Saved data entries:

=== Begin Enclosure ===

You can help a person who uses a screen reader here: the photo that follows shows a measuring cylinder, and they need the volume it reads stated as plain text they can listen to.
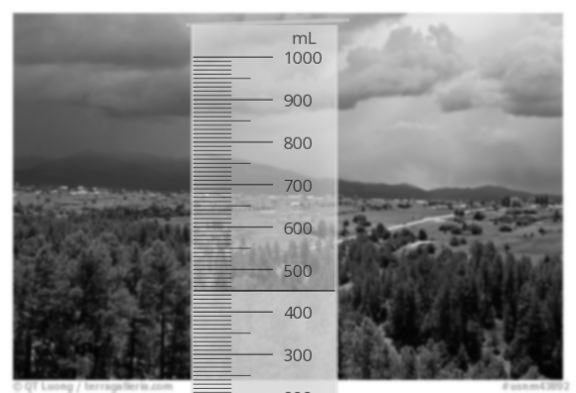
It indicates 450 mL
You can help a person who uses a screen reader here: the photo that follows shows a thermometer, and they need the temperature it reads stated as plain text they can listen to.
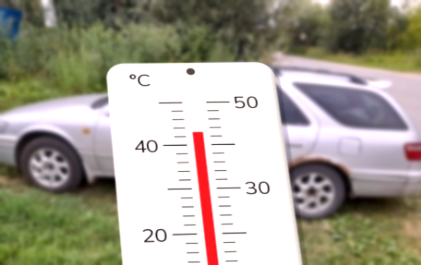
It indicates 43 °C
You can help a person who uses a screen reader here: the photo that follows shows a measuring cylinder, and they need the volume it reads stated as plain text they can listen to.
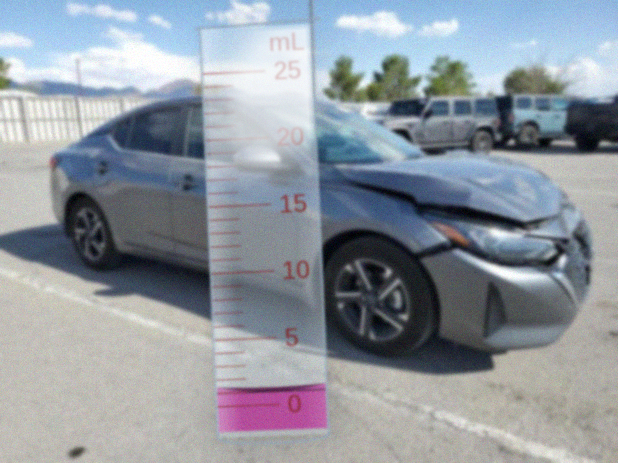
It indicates 1 mL
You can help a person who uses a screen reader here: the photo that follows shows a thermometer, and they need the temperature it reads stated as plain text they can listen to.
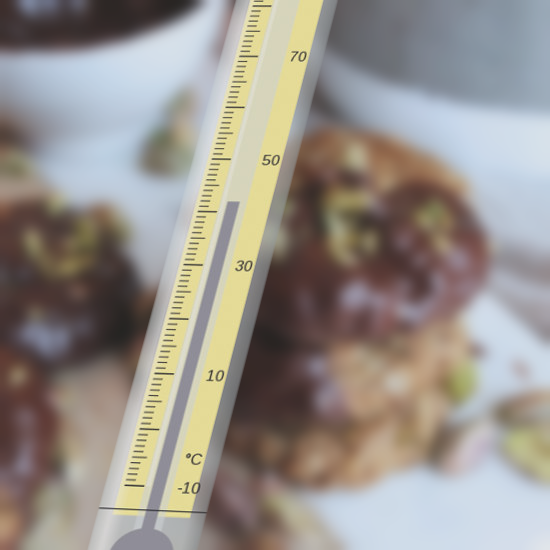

=== End Enclosure ===

#### HOW TO COMPLETE THIS TASK
Print all of the data above word for word, leaving the pictures out.

#### SOLUTION
You can help a person who uses a screen reader here: the photo that follows shows a measuring cylinder, and they need the volume it reads stated as plain text they can listen to.
It indicates 450 mL
You can help a person who uses a screen reader here: the photo that follows shows a thermometer, and they need the temperature it reads stated as plain text they can listen to.
It indicates 43 °C
You can help a person who uses a screen reader here: the photo that follows shows a measuring cylinder, and they need the volume it reads stated as plain text they can listen to.
It indicates 1 mL
You can help a person who uses a screen reader here: the photo that follows shows a thermometer, and they need the temperature it reads stated as plain text they can listen to.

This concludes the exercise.